WORK REQUEST → For this exercise, return exactly the lines of the material below that begin at the one with "43. They react to autocrine signals." and stop after the one with "44. They contain tight junctions.".

PROVIDED RECORDS →
************

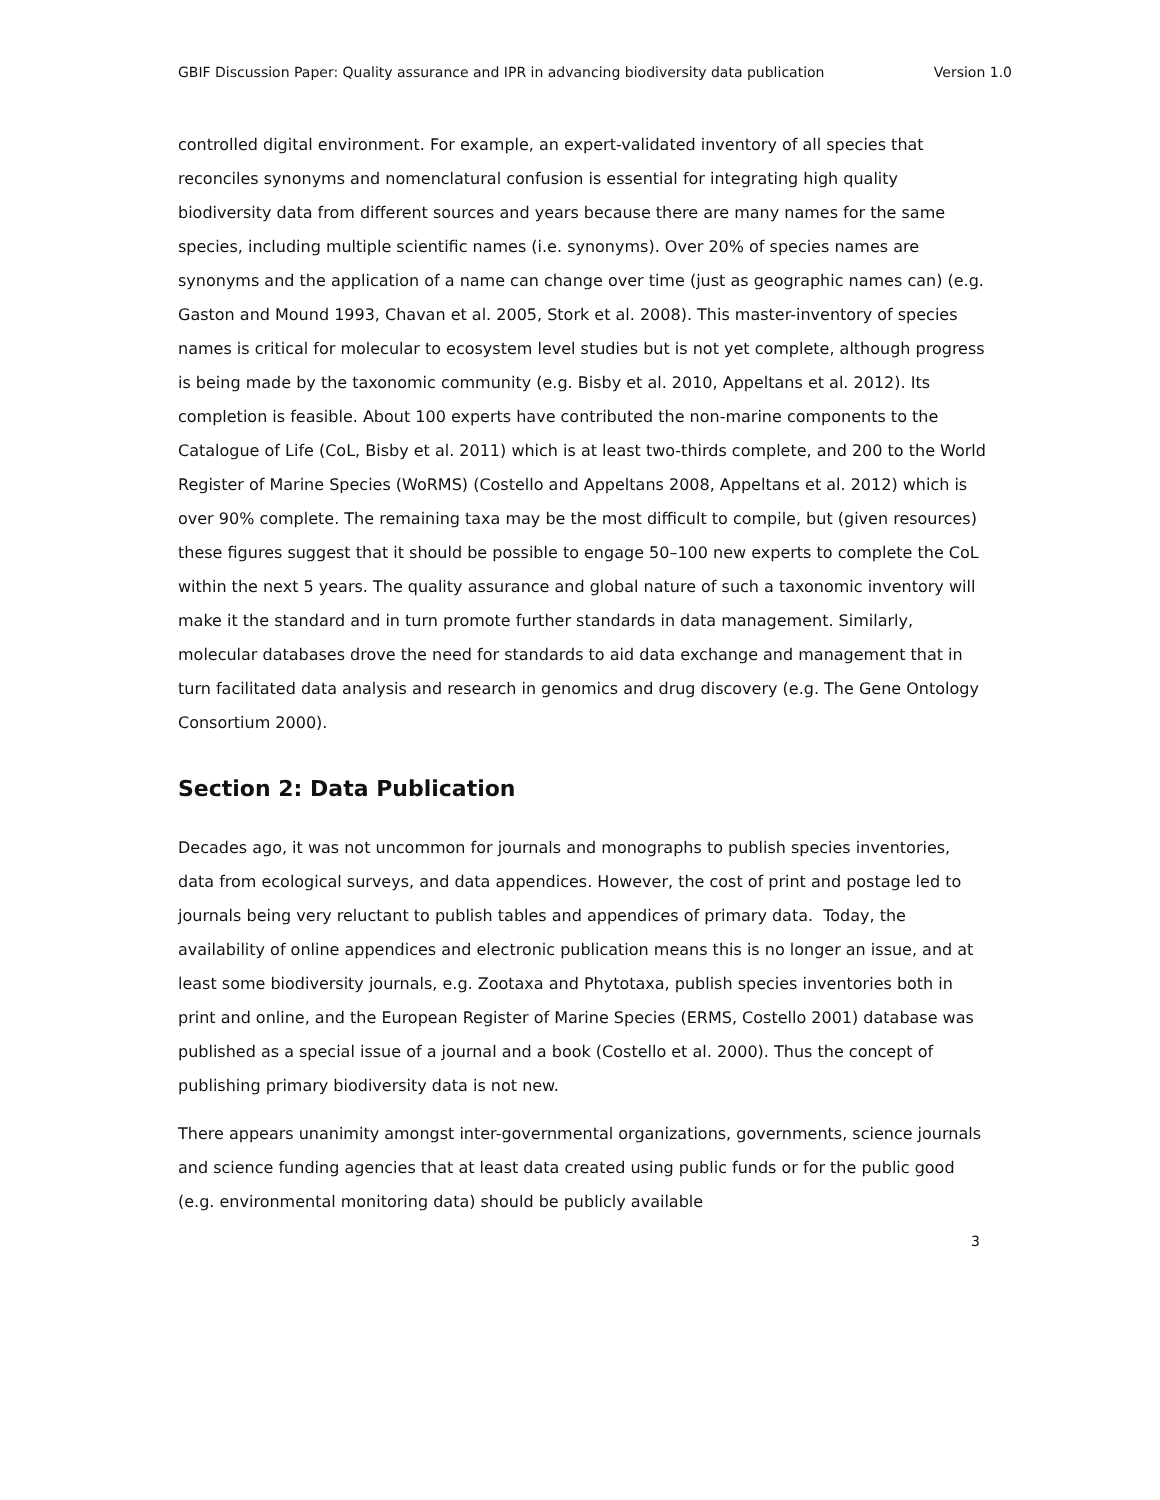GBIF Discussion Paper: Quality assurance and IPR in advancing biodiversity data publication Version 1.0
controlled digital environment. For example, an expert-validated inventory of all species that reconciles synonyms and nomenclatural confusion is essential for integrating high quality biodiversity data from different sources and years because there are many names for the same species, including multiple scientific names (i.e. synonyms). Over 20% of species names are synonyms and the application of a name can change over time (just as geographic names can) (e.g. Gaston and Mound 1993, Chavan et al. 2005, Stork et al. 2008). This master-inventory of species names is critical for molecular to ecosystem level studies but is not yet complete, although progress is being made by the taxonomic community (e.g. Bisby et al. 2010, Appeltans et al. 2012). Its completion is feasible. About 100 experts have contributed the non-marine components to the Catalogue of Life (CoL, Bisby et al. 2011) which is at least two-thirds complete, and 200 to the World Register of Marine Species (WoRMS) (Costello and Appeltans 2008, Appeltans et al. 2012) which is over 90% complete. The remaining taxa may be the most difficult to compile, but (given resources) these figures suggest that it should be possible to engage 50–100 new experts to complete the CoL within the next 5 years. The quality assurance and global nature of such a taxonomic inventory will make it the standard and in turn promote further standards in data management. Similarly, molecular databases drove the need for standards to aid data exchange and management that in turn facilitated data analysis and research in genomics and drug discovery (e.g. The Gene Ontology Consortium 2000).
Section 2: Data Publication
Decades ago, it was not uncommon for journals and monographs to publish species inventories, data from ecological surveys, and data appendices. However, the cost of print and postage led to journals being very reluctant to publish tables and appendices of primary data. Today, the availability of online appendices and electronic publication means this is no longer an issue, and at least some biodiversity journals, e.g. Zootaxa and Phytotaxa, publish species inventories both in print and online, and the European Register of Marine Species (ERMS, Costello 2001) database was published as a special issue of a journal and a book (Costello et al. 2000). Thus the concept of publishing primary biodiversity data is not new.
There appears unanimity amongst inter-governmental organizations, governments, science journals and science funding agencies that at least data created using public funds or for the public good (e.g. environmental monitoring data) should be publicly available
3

************

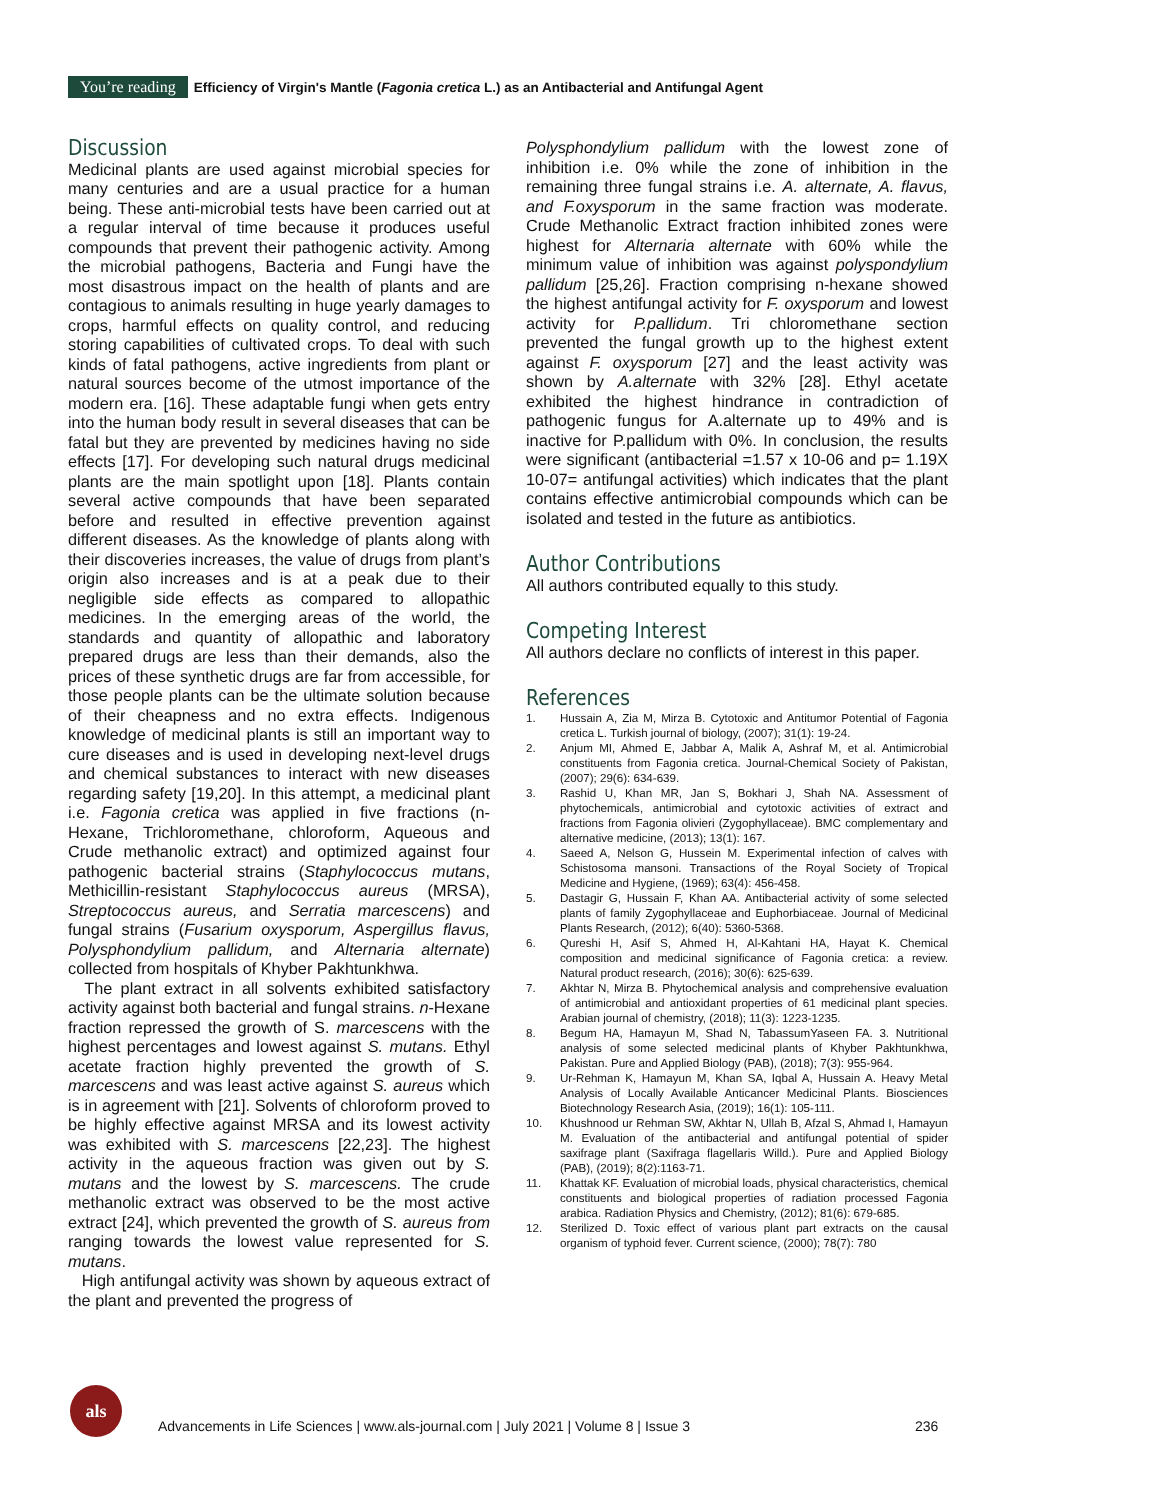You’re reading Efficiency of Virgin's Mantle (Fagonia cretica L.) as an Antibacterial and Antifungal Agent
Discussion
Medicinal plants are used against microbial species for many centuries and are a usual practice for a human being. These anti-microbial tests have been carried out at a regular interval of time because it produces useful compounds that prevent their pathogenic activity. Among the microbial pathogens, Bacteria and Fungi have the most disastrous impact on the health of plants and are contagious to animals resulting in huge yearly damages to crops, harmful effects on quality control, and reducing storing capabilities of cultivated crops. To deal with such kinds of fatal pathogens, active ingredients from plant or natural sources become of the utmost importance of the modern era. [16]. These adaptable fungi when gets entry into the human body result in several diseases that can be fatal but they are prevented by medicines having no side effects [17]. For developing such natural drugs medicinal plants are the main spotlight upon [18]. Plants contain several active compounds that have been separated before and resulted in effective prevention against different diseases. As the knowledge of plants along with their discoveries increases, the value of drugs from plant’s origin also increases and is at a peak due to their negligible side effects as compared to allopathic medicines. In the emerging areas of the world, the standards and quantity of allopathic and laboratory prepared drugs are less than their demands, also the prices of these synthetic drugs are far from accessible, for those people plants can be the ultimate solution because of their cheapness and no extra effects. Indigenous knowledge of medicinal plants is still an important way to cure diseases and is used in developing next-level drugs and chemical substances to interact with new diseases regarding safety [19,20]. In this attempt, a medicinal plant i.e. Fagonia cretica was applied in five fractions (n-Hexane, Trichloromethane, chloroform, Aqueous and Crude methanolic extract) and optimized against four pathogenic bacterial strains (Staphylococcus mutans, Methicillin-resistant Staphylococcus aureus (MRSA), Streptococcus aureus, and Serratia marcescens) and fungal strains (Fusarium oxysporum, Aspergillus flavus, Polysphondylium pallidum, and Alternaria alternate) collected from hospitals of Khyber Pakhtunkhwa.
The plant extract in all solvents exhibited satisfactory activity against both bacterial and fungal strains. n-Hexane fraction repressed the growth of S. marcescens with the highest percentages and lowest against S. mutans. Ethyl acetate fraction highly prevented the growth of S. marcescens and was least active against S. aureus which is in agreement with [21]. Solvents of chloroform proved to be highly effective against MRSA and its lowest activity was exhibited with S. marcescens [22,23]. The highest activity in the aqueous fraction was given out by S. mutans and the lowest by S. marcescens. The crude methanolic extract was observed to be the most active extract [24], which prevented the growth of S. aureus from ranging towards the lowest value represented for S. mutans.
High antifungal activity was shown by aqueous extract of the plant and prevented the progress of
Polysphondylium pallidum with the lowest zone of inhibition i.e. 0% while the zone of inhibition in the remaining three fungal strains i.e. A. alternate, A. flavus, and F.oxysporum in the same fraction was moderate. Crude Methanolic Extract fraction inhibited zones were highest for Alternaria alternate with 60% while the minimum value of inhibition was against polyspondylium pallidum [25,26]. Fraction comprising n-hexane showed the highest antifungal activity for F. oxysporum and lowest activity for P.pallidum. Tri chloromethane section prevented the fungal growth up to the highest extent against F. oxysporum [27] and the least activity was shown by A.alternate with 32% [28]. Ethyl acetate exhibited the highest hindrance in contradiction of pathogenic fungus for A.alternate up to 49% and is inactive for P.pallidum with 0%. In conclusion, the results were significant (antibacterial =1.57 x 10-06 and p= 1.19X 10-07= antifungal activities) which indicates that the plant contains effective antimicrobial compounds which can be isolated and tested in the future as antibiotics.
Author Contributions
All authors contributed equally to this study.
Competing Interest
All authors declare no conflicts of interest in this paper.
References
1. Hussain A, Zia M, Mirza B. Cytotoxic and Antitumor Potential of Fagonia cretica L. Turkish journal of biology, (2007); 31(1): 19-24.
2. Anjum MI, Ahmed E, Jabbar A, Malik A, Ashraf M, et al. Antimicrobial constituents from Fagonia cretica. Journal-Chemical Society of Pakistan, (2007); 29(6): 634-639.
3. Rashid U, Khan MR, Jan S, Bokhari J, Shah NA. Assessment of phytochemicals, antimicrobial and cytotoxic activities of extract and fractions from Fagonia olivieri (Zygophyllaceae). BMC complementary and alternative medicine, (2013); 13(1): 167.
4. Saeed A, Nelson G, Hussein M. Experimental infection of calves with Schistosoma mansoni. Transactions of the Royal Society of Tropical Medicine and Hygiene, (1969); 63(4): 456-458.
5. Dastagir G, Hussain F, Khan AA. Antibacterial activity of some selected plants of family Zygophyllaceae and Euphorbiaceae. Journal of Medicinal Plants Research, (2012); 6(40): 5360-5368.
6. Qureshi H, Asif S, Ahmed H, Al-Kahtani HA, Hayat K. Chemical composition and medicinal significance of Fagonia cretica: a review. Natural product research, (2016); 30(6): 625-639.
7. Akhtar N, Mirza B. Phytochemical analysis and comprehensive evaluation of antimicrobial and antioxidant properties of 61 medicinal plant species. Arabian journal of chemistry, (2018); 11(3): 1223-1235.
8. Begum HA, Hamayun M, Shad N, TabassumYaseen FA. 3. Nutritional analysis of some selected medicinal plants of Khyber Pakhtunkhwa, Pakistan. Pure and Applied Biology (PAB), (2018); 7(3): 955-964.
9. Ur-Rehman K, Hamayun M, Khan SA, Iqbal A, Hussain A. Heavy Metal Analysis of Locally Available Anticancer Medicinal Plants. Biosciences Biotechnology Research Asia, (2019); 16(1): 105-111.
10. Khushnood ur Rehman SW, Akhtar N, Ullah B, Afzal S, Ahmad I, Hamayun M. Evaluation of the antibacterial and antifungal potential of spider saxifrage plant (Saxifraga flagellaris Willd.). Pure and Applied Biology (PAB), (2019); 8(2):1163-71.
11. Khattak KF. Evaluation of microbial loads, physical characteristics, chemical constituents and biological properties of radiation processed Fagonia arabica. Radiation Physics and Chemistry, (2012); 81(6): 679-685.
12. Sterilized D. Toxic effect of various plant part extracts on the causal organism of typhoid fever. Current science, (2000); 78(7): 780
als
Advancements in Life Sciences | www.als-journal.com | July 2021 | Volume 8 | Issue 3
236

************

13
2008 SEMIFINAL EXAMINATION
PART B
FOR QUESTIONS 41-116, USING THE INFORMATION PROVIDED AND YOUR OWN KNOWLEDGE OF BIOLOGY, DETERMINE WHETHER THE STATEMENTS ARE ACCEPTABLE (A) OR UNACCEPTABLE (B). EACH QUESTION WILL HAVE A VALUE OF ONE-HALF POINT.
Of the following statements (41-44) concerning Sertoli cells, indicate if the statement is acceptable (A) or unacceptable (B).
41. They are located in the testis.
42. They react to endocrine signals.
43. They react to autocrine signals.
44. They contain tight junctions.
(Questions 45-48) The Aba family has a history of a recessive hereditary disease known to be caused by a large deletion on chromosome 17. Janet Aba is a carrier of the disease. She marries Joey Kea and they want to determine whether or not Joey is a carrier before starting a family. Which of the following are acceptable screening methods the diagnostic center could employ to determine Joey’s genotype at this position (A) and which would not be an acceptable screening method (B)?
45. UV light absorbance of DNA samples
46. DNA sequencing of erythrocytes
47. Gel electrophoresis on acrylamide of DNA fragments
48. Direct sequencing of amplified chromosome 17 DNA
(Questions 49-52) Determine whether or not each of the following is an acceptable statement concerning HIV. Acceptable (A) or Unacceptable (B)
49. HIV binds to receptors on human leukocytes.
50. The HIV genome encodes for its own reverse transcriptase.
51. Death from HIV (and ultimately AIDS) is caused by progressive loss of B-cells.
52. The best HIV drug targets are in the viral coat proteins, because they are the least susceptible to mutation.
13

************

ANSWER AREA →
43. They react to autocrine signals.
44. They contain tight junctions.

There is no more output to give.